**DIRECTIONS FOR THIS TASK**. Check every line of the material for the word "taxes". Copy those that have it.

Content starts

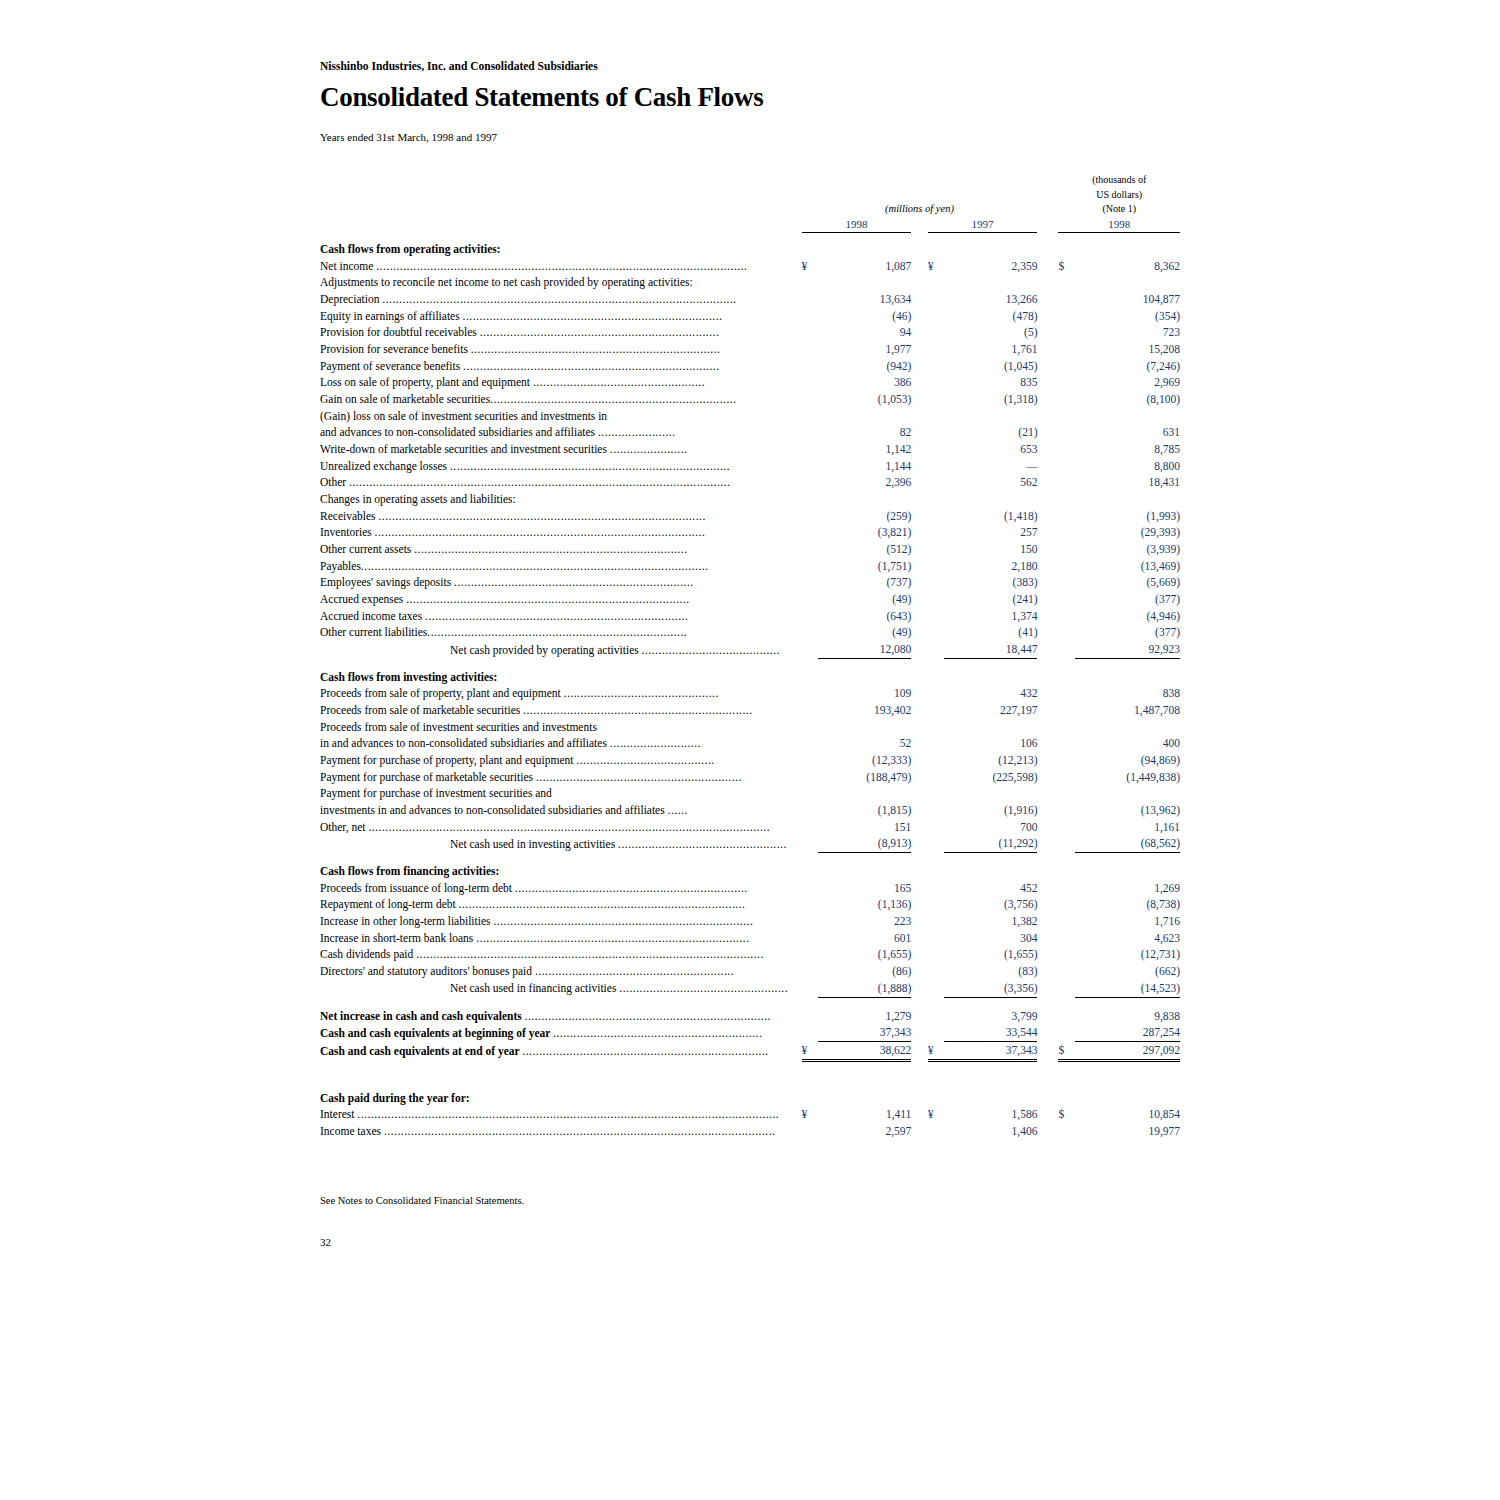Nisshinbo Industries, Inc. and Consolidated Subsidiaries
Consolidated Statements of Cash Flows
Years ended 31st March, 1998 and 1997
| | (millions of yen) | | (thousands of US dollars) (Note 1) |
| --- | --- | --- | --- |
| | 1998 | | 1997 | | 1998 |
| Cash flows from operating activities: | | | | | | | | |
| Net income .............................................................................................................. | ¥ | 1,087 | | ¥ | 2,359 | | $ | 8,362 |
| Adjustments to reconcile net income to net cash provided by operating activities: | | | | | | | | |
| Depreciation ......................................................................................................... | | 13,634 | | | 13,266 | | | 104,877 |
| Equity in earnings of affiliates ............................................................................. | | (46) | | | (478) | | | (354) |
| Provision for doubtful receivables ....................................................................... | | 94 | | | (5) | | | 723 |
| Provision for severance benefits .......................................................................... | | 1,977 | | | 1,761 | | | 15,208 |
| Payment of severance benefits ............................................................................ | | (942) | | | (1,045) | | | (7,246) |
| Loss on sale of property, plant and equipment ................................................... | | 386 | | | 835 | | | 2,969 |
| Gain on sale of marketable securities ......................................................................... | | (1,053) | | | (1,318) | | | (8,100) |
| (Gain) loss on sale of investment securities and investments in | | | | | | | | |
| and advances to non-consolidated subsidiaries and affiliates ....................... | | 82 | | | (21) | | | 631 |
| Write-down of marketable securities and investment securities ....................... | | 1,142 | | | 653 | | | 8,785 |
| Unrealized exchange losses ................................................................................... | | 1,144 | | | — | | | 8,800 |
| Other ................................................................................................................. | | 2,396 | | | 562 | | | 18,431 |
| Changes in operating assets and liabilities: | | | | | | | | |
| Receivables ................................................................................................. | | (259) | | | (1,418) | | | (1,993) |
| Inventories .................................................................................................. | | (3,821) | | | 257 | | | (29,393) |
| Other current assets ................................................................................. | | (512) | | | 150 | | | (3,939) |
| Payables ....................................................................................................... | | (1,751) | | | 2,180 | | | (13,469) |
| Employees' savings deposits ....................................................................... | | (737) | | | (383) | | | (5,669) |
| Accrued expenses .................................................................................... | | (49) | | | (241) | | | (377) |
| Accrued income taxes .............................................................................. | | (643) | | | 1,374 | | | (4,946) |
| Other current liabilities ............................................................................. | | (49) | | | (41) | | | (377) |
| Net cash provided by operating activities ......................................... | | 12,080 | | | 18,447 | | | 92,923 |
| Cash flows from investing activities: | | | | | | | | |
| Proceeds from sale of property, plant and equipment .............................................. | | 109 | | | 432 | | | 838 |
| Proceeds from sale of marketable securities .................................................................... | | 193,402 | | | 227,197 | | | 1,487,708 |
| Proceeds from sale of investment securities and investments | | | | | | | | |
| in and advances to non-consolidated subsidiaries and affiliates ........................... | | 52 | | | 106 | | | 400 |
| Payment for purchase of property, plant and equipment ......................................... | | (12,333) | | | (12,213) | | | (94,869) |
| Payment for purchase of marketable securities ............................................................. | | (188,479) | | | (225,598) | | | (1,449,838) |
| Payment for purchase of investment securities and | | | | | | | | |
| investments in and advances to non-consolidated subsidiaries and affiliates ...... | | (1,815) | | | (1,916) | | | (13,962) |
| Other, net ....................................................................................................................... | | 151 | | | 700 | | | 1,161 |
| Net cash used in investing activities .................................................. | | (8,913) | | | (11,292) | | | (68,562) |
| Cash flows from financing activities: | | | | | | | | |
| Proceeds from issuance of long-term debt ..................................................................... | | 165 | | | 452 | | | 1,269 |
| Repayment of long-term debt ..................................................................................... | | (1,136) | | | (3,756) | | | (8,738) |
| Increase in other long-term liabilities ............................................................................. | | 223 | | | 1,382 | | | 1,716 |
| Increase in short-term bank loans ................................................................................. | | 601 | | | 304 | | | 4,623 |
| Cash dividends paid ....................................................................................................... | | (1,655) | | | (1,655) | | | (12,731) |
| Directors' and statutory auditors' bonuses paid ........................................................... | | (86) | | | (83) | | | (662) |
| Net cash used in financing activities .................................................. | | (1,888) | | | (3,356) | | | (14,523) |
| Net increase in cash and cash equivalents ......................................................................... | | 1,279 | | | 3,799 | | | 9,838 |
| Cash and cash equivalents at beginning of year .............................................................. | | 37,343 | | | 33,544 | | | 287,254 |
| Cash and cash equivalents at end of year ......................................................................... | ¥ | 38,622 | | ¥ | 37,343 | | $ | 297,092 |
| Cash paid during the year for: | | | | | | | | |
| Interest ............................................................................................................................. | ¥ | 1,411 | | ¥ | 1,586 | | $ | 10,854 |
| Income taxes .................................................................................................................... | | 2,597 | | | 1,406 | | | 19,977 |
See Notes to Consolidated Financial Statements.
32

Content ends
Content starts

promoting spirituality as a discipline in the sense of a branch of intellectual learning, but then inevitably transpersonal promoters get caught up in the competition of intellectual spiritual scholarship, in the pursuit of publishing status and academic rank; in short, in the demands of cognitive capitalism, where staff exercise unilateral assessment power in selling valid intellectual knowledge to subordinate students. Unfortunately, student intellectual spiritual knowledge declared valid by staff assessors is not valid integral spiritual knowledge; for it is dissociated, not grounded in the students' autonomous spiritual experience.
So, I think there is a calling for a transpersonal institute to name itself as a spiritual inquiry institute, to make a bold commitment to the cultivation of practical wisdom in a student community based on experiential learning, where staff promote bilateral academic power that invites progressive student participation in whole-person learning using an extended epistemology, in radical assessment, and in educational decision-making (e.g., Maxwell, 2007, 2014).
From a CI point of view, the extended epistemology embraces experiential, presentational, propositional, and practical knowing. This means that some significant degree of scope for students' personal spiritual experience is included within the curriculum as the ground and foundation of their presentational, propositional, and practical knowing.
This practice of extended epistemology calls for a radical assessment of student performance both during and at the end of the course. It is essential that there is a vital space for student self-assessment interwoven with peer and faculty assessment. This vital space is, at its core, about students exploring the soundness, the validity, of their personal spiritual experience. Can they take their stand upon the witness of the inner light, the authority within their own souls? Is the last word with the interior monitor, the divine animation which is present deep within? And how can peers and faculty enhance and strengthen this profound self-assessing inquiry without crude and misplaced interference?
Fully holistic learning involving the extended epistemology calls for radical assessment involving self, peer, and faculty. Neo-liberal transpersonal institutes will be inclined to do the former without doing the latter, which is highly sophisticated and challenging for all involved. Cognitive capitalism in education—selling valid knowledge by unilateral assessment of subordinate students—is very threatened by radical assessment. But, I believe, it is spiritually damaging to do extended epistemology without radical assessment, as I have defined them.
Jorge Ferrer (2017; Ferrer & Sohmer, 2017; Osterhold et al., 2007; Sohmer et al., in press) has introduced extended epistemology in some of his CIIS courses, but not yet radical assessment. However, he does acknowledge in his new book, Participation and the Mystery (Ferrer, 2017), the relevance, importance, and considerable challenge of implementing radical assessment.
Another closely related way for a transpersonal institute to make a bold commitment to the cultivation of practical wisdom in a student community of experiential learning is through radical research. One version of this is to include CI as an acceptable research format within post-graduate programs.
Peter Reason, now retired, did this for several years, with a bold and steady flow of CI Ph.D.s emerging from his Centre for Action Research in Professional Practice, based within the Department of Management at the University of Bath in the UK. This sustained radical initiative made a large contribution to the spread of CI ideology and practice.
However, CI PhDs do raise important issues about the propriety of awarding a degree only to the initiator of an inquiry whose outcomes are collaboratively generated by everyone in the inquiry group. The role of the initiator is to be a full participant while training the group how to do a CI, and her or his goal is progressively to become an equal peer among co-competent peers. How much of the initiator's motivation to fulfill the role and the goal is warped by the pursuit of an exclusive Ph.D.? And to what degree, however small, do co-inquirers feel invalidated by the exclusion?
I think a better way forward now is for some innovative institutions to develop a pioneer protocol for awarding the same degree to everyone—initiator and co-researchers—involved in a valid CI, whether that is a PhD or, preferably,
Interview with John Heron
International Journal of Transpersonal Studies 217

Content ends

**FINISHED TASK**.
| Accrued income taxes .............................................................................. | | (643) | | | 1,374 | | | (4,946) |
| Income taxes .................................................................................................................... | | 2,597 | | | 1,406 | | | 19,977 |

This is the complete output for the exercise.